Enfin, il faut davantage valoriser l'engagement bénévole, sans pour autant l'enfermer dans des statuts ou le dévoyer, pour pouvoir dire à ceux qui s'engagent que nous reconnaissons l'utilité de ce qu'ils font. À cet égard, il faudrait pousser l'université à s'engager. Comme maître de conférence associé à la faculté des sports, j'avais tenté de mettre en place une UV « Étudiant citoyen » qui, grâce à une attestation de la Croix-Rouge ou des Restos du coeur, aurait été utile aux étudiants à qui il manquait un point en fin d'année. Malheureusement, le doyen de la faculté m'a fait comprendre que les choses ne fonctionnaient pas ainsi. Les normes et les castes, voilà bien ce qui freine l'évolution de notre société !

En conclusion, ces mesures pourraient avoir trois effets indispensables. Le premier serait de redonner confiance à notre jeunesse en lui montrant qu'elle peut s'engager et se rendre utile. C'est bien de faire des zones de sécurité prioritaire, mais il serait temps d'inventer des zones de « jeunesse prioritaire ». Comme l'a dit un grand président de la République aujourd'hui disparu, ceux qui frappent la jeunesse n'ont jamais raison. Le deuxième effet serait de renforcer le lien social et la cohésion citoyenne, ce qui est le rôle et la principale réussite du milieu associatif. Le troisième, serait de permettre à tous les citoyens de co-construire la France de demain en leur donnant le pouvoir d'agir.

Aujourd'hui, le monde associatif est l'outil le plus efficace pour faire vivre notre contrat social, face au repli identitaire et au développement du communautarisme sur notre territoire national.
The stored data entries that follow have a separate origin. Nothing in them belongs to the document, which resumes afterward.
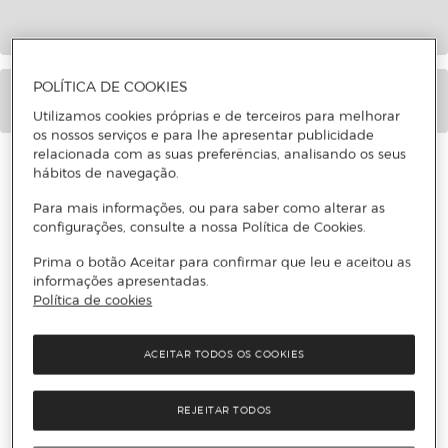
POLÍTICA DE COOKIES
Utilizamos cookies próprias e de terceiros para melhorar
os nossos serviços e para lhe apresentar publicidade
relacionada com as suas preferências, analisando os seus
CARACTERÍSTICAS
hábitos de navegação.
INFORMAÇÃO DE SEGURANÇA DO PRODUTO
Para mais informações, ou para saber como alterar as
configurações, consulte a nossa Política de Cookies.
Prima o botão Aceitar para confirmar que leu e aceitou as
informações apresentadas.
Política de cookies
ACEITAR TODOS OS COOKIES
REJEITAR TODOS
C'est pourquoi je salue l'augmentation des crédits de la mission « Sport, jeunesse et vie associative » pour l'année 2017. L'État consacrera à ce portefeuille 1,19 milliard l'année prochaine, contre 1,11 milliard en 2016.

Cela dit, je veux bien qu'on augmente les crédits dédiés au service civique de 100 millions, que l'on passe les emplois d'avenir de 110 000 à 150 000, mais je ne peux me satisfaire que l'on diminue de 2 millions les crédits alloués aux actions de formation à destination des bénévoles associatifs via le Fonds de développement de la vie associative, alors que ces actions constituent le ciment du monde associatif. Je voterai donc ce budget à condition que nous soyons capables de faire un effort supplémentaire sur la formation. C'est pour moi un point essentiel. Ce n'est pas seulement avec l'armée et la police que nous redresserons la société, c'est avec ces 16 millions de bénévoles qui n'attendent qu'une chose : de la considération.